(Problem to work on) Below are several records. Retype exactly those lines running from the one with "701,902 L 696,916" through the one with "429,238 L 472,241", end lines included, and no others.

(Data extracts)

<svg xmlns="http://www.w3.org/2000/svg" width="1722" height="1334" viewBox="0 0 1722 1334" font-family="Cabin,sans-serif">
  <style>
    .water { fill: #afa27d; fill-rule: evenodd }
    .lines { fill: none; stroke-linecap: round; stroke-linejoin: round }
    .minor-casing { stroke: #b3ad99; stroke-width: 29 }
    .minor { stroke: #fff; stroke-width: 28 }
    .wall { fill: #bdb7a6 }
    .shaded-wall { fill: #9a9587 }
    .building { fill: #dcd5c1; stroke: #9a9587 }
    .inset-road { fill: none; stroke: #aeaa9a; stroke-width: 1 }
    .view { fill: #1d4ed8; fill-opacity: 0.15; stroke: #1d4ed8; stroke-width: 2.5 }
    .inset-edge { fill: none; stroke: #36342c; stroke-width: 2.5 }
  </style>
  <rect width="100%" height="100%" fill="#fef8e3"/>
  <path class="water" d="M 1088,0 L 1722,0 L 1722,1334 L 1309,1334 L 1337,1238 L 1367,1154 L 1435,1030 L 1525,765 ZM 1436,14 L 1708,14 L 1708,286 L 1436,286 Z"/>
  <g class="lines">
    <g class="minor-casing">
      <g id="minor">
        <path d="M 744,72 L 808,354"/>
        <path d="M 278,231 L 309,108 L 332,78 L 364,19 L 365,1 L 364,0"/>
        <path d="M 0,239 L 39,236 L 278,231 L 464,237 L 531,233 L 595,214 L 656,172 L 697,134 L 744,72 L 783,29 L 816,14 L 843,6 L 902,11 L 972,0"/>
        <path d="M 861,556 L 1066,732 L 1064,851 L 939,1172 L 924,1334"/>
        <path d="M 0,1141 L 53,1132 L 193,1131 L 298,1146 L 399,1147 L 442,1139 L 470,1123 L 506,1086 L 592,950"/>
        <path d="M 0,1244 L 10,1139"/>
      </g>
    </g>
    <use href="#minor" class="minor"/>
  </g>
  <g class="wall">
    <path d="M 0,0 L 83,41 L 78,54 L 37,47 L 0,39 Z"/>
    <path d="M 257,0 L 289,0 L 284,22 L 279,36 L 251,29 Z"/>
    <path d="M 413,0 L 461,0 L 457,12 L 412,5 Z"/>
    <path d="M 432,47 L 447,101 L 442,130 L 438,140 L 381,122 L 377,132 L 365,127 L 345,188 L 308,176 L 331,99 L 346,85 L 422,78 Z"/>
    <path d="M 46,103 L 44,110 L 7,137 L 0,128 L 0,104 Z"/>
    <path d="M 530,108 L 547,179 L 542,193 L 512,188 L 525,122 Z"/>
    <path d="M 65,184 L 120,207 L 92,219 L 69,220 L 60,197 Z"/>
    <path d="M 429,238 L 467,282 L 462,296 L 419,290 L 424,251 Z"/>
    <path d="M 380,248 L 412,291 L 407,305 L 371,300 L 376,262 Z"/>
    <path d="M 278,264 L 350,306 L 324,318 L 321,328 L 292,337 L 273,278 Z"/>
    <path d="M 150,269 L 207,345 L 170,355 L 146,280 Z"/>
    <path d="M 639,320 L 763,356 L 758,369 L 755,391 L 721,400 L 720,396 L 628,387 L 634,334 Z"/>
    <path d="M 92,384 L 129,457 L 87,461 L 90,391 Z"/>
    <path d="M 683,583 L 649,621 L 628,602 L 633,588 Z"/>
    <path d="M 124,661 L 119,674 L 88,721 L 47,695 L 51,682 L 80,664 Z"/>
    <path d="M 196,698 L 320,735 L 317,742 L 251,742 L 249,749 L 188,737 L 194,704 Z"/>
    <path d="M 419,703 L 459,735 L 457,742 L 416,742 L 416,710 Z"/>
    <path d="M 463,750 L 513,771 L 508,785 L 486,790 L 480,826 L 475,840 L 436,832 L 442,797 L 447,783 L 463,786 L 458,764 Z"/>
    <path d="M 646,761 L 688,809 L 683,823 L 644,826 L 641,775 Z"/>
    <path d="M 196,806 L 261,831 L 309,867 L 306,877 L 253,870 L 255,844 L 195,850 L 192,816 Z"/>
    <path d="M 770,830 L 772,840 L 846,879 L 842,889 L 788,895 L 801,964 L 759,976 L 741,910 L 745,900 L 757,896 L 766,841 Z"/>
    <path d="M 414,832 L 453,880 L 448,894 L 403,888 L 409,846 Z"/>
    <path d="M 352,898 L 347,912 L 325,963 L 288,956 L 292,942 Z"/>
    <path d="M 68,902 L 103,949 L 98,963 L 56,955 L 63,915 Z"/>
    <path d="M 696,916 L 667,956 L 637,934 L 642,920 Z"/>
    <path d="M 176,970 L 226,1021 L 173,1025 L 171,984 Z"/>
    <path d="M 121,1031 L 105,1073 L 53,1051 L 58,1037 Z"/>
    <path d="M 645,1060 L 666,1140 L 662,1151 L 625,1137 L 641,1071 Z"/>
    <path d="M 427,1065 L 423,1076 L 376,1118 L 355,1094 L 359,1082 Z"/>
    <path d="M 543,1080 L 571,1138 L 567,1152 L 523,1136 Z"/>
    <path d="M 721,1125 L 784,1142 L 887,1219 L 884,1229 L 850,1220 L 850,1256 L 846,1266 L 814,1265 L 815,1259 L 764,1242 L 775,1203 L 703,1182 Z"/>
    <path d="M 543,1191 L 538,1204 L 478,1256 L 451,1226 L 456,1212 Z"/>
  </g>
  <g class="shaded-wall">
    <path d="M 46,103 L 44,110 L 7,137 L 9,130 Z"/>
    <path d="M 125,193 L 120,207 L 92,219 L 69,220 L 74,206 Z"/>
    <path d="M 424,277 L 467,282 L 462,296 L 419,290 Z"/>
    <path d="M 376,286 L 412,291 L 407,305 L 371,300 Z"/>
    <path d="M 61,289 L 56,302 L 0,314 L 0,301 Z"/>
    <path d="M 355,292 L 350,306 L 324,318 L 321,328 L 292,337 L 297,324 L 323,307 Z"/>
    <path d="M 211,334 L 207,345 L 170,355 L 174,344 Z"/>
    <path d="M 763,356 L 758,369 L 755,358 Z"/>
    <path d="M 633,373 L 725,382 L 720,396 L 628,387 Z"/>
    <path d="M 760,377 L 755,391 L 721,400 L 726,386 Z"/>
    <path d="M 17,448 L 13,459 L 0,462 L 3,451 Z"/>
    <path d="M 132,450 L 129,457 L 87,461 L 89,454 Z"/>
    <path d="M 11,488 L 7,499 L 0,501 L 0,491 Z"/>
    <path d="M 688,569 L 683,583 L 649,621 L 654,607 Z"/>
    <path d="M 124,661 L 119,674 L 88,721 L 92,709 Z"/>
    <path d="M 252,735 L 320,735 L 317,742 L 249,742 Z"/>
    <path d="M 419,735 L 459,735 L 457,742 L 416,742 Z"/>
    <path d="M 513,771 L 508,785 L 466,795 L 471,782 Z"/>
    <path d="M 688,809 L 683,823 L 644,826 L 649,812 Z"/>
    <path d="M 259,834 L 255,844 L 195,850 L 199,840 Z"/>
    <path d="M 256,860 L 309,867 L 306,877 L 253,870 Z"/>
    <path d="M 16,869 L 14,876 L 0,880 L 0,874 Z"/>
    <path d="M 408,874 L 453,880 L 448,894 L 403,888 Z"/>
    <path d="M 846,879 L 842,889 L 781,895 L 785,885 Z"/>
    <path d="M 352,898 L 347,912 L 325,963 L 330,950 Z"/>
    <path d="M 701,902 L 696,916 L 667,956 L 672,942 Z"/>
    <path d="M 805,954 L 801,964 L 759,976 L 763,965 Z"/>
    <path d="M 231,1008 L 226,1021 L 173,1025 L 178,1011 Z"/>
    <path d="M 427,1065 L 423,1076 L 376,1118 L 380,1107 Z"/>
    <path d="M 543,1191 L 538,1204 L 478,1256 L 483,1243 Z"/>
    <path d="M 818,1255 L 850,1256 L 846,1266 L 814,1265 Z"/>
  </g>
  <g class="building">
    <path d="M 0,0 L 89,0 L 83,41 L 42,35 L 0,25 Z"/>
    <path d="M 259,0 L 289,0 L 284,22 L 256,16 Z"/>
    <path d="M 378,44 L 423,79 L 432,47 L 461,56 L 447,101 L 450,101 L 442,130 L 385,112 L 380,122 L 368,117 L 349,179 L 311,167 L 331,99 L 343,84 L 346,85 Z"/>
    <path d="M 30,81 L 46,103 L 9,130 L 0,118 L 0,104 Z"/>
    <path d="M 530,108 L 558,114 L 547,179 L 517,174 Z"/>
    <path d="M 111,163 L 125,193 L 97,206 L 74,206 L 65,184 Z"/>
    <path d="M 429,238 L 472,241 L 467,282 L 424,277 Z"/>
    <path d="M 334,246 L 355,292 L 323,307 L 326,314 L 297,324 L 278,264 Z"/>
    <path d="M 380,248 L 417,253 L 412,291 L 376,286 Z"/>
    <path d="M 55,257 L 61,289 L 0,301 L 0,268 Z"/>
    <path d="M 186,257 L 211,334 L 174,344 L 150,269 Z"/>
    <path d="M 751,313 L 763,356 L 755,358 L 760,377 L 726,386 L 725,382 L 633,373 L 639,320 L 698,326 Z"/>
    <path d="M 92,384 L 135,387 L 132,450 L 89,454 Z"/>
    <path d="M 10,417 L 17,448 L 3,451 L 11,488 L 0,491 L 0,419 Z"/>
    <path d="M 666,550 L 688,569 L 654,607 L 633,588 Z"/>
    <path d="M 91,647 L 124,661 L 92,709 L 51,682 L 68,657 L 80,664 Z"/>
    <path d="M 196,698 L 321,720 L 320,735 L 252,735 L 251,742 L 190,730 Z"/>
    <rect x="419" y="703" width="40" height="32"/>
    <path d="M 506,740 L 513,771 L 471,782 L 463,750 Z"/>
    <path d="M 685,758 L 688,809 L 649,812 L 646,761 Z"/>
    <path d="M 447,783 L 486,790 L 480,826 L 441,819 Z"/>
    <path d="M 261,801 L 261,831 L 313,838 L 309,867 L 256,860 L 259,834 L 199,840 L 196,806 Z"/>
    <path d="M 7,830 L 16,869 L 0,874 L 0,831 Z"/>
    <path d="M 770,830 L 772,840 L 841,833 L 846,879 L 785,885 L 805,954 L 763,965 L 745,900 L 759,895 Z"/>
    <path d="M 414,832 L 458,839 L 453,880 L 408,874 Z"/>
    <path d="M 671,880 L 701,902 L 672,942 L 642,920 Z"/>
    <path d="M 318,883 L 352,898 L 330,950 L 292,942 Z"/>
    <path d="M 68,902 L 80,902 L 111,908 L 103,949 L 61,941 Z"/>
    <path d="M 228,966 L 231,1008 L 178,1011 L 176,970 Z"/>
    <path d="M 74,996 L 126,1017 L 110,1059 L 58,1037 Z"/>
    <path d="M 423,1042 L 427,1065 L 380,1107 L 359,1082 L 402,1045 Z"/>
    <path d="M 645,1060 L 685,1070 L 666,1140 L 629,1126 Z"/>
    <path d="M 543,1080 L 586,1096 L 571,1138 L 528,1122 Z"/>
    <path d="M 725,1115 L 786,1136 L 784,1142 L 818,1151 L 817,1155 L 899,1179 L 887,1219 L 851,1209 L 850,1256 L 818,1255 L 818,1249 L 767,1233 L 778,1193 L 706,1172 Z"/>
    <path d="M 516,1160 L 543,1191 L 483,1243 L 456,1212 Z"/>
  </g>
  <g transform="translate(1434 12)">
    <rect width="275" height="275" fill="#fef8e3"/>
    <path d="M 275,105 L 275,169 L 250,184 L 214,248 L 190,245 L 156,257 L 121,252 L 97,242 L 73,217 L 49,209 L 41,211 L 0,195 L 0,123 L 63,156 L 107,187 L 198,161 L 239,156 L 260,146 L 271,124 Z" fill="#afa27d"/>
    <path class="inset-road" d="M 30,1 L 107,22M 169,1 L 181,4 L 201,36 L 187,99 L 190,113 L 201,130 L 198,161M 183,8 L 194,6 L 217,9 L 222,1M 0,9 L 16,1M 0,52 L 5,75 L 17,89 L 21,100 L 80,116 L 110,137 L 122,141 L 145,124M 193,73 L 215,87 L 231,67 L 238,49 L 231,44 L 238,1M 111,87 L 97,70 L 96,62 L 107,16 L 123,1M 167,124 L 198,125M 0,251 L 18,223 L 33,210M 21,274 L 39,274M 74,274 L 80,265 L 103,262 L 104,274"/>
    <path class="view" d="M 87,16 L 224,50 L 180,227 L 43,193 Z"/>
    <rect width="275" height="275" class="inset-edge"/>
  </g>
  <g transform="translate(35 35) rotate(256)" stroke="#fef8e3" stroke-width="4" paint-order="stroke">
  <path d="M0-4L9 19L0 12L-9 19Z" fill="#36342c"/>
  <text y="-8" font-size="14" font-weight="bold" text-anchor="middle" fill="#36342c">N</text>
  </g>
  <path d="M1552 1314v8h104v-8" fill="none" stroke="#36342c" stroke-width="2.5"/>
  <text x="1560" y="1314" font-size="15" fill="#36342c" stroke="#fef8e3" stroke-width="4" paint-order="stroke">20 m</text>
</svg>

(Task answer)
    <path d="M 701,902 L 696,916 L 667,956 L 672,942 Z"/>
    <path d="M 805,954 L 801,964 L 759,976 L 763,965 Z"/>
    <path d="M 231,1008 L 226,1021 L 173,1025 L 178,1011 Z"/>
    <path d="M 427,1065 L 423,1076 L 376,1118 L 380,1107 Z"/>
    <path d="M 543,1191 L 538,1204 L 478,1256 L 483,1243 Z"/>
    <path d="M 818,1255 L 850,1256 L 846,1266 L 814,1265 Z"/>
  </g>
  <g class="building">
    <path d="M 0,0 L 89,0 L 83,41 L 42,35 L 0,25 Z"/>
    <path d="M 259,0 L 289,0 L 284,22 L 256,16 Z"/>
    <path d="M 378,44 L 423,79 L 432,47 L 461,56 L 447,101 L 450,101 L 442,130 L 385,112 L 380,122 L 368,117 L 349,179 L 311,167 L 331,99 L 343,84 L 346,85 Z"/>
    <path d="M 30,81 L 46,103 L 9,130 L 0,118 L 0,104 Z"/>
    <path d="M 530,108 L 558,114 L 547,179 L 517,174 Z"/>
    <path d="M 111,163 L 125,193 L 97,206 L 74,206 L 65,184 Z"/>
    <path d="M 429,238 L 472,241 L 467,282 L 424,277 Z"/>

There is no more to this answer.